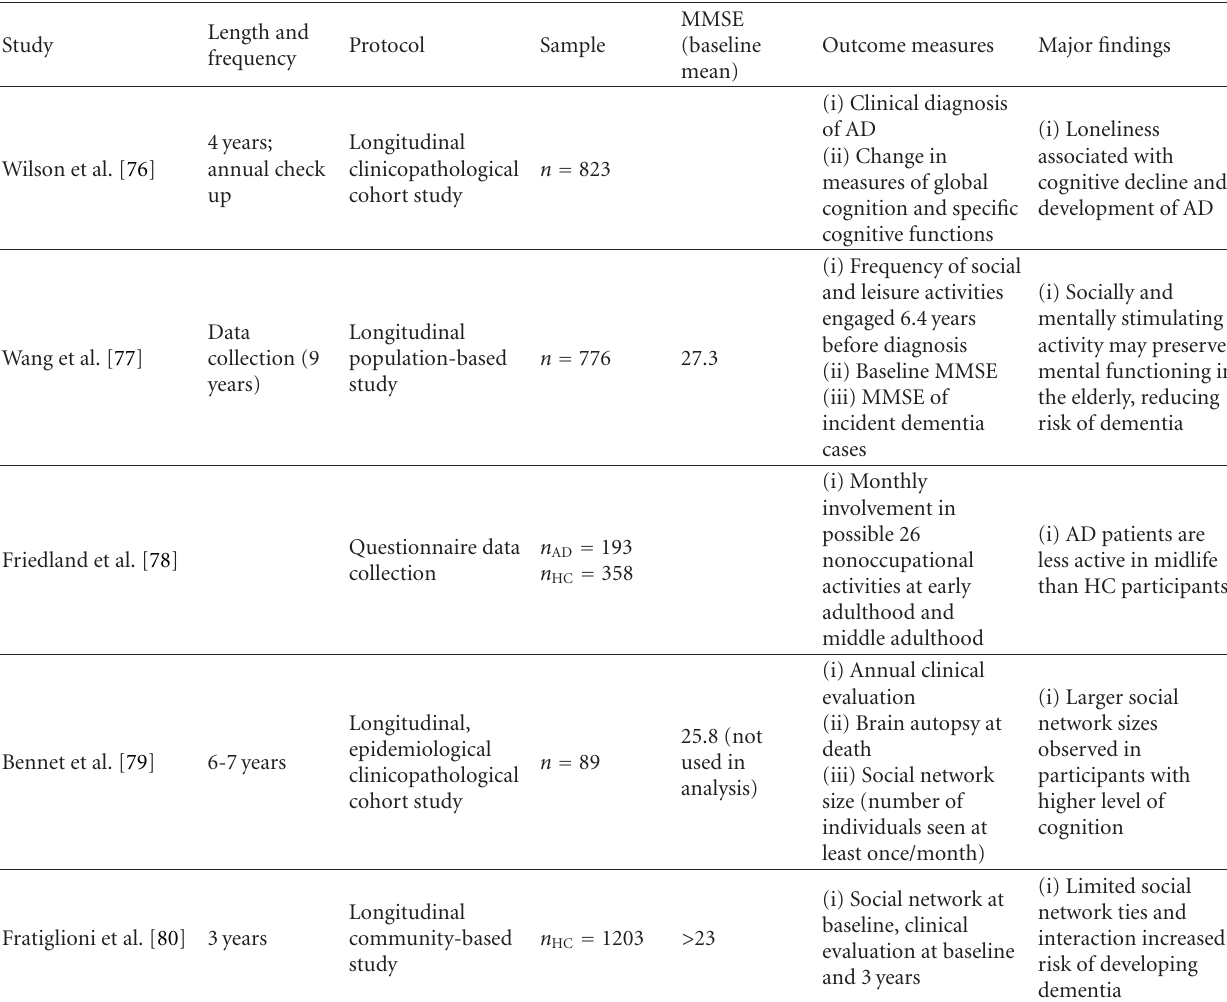
Table 3: Summary of studies on the e ff ect of socialization on incident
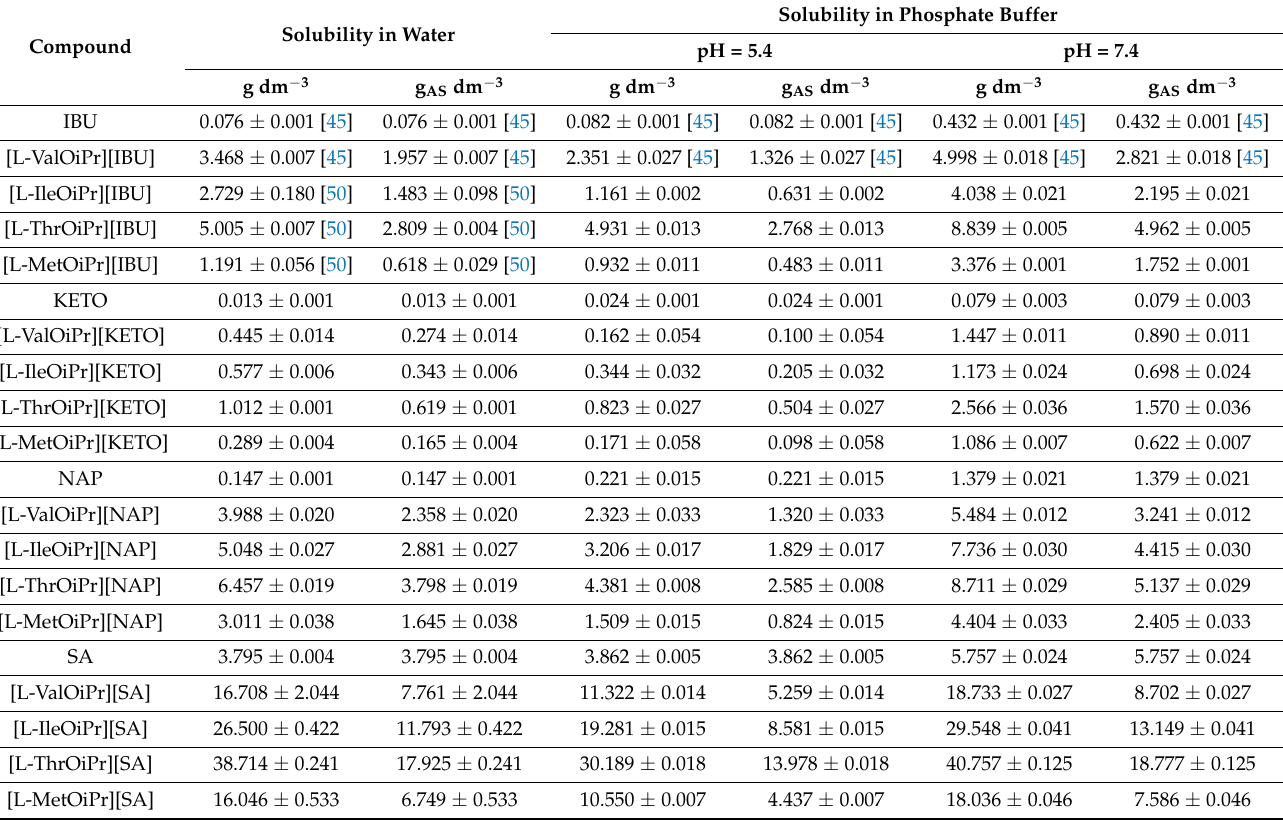
Table 3. Solubility of acids from NSAIDs group and their L-amino acid isopropyl ester salts in water and phosphate buffers at 25 ◦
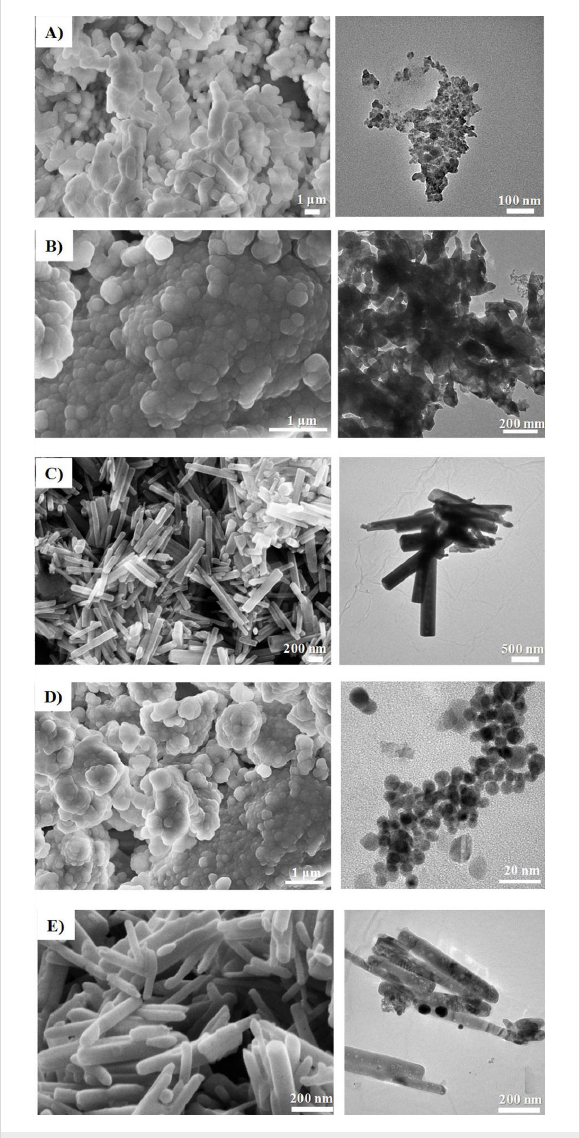
Figure 3: SEM (left side) and TEM (right side) images of ZnO A) dried at 120 °C, and annealed at B) 300 °C and C) 550 °C, and of Au@ZnO hybrid systems annealed at D) 300 °C and E) 550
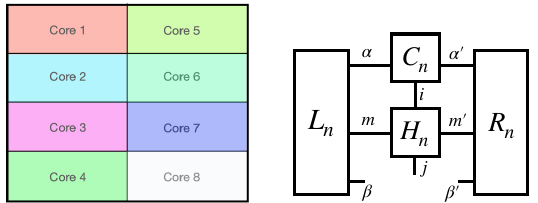
FIG. 1. Left: matrix distribution pattern on TPU cores. The figure shows the distribution pattern of a D × D matrix on eight available TPU cores, arranged on a 4 × 2 torus. Each colored panel has shape D / 4 × D / 2. Right: tensor network diagram for a key tensor contraction in the DMRG algorithm, where the one-site MPS tensor (regarded as an effective vector wave function for a given site) is multiplied by three other tensors (corresponding to an effective Hamiltonian for that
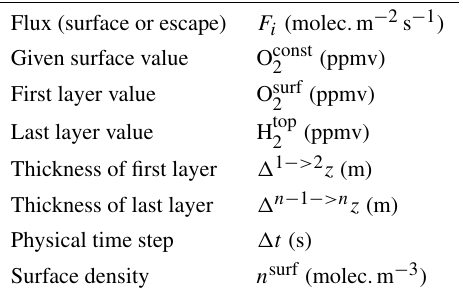
Table 1. Terms used in Eqs. (1)–(3).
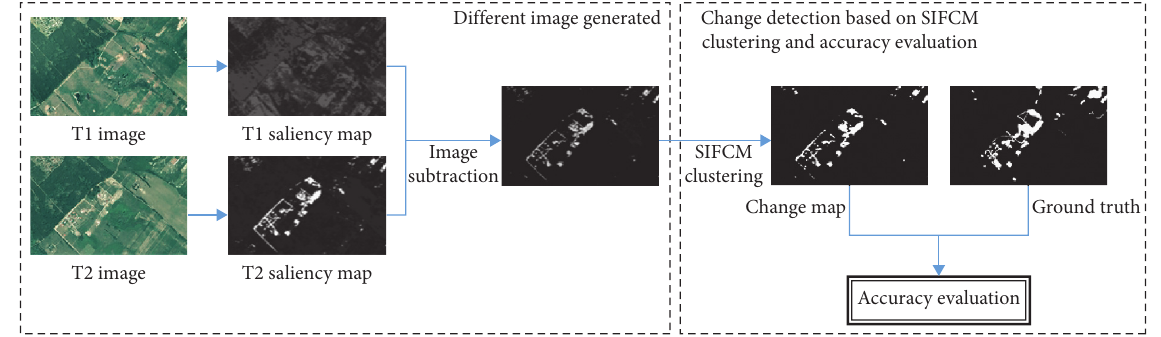
Figure 1: Flow chart of the proposed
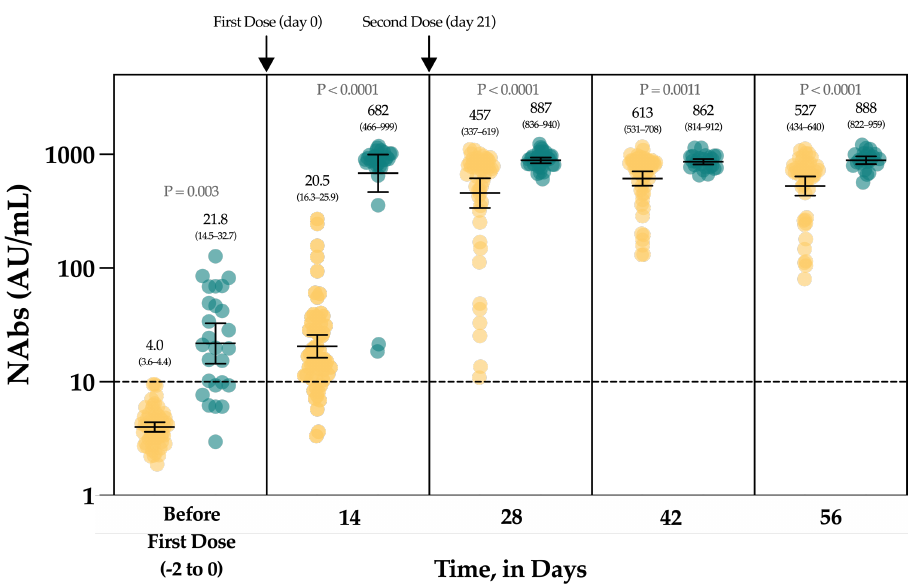
Figure 4. The evolution of NAbs in a group of 90 vaccinated participants. Uninfected individuals are represented in yellow and previously infected individuals are represented in green turquoise. The black dotted line corresponds to the positivity threshold of 10 AU/mL.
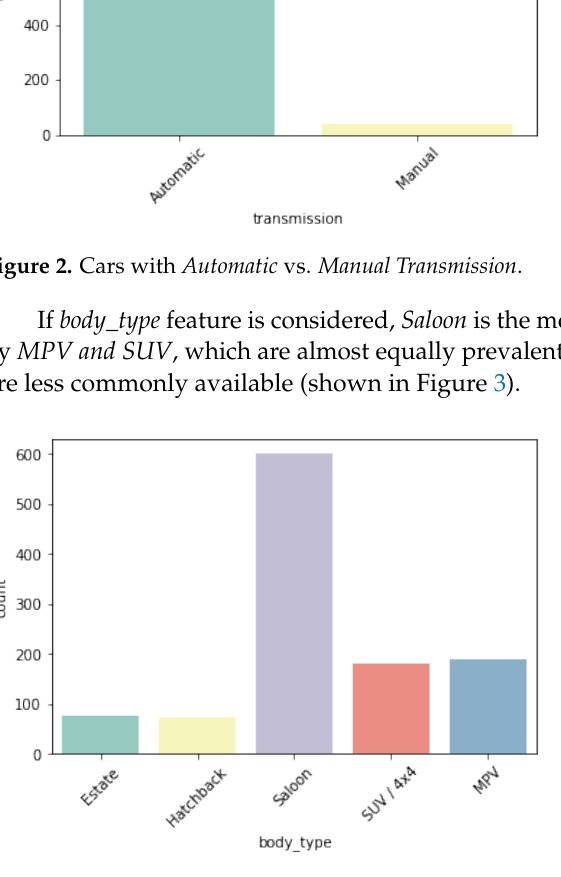
Figure 3. Number of cars with different body_type feature.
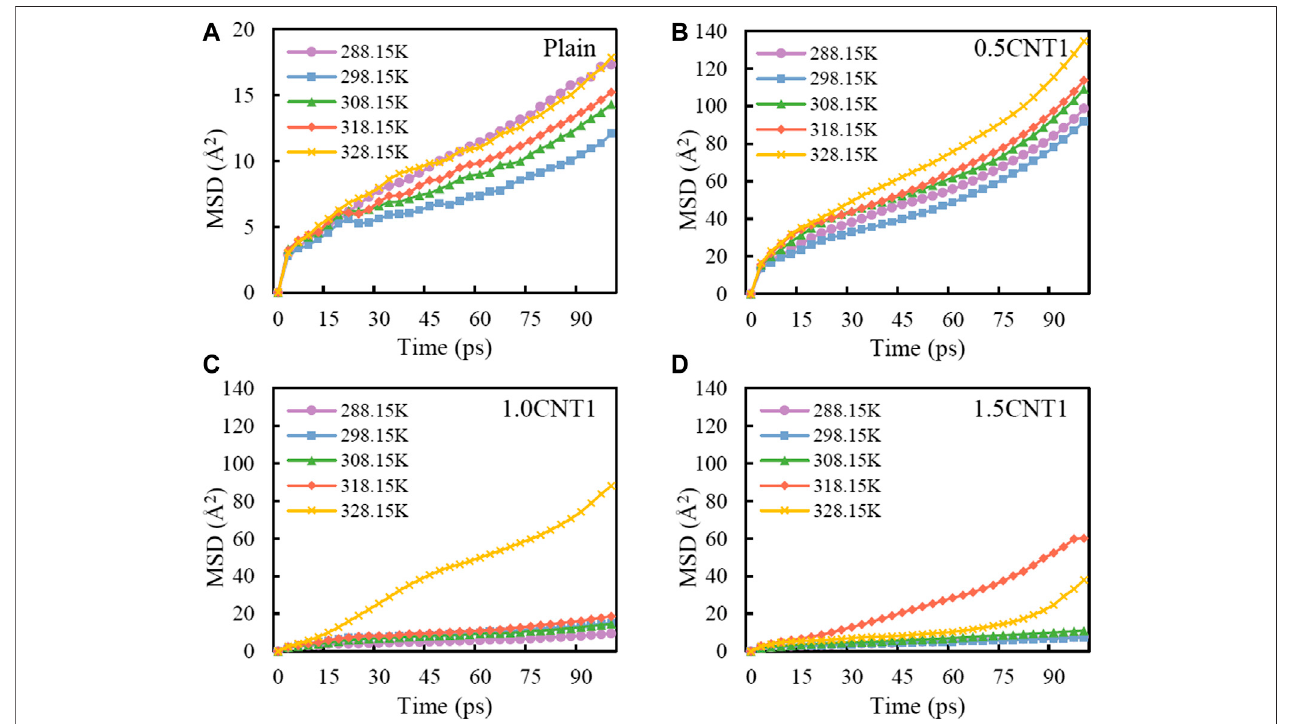
FIGURE 5 | Mean square displacement of the healing process of CNT1 modi fi ed PEN70 asphalt: (A) plain; (B) 0.5% CNT1; (C) 1.0% CNT1; (D) 1.5% CNT1.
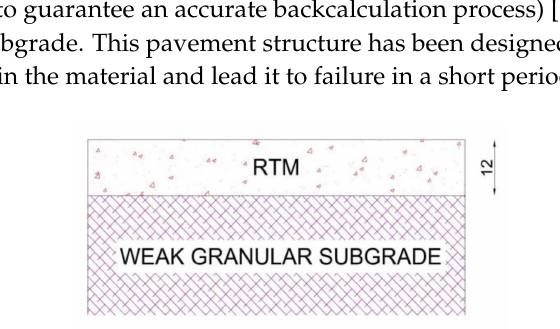
Figure 6. Second trial section pavement structure.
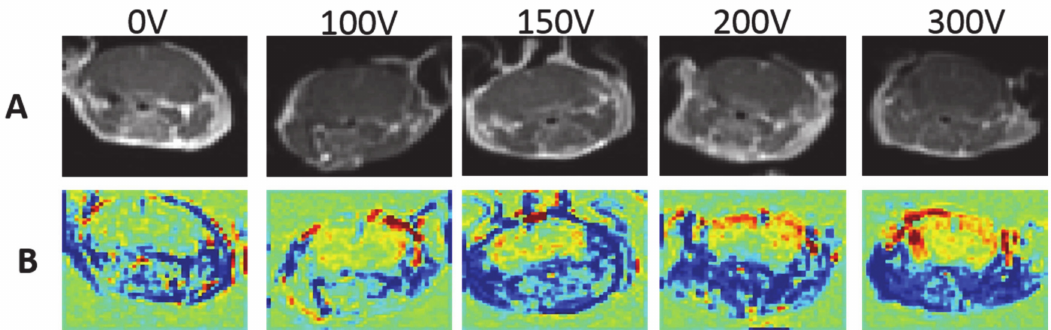
Figure 4. Examples of T1-MRIs and their equivalent 30 min TRAMs for different treatment voltages. ( A ) T1-MRI obtained immediately post-contrast injection for sham (0 V) and for mice treated with 100 pulses at 100–300 V. No enhancement is visible in the brain parenchyma ( B ). TRAMs calculated by subtracting the first T1-MRI post-contrast injection from the 30 min T1-MRI, showing increased BBBd volumes (depicted yellow/red, mainly in the cortex) with increased treatment voltage.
+-------+
WORK TASK
Could you copy every line from the records that mentions the word "Table"?

RESPONSE AREA
Table 3: Summary of studies on the e ff ect of socialization on incident
Table 3. Solubility of acids from NSAIDs group and their L-amino acid isopropyl ester salts in water and phosphate buffers at 25 ◦
Table 1. Terms used in Eqs. (1)–(3).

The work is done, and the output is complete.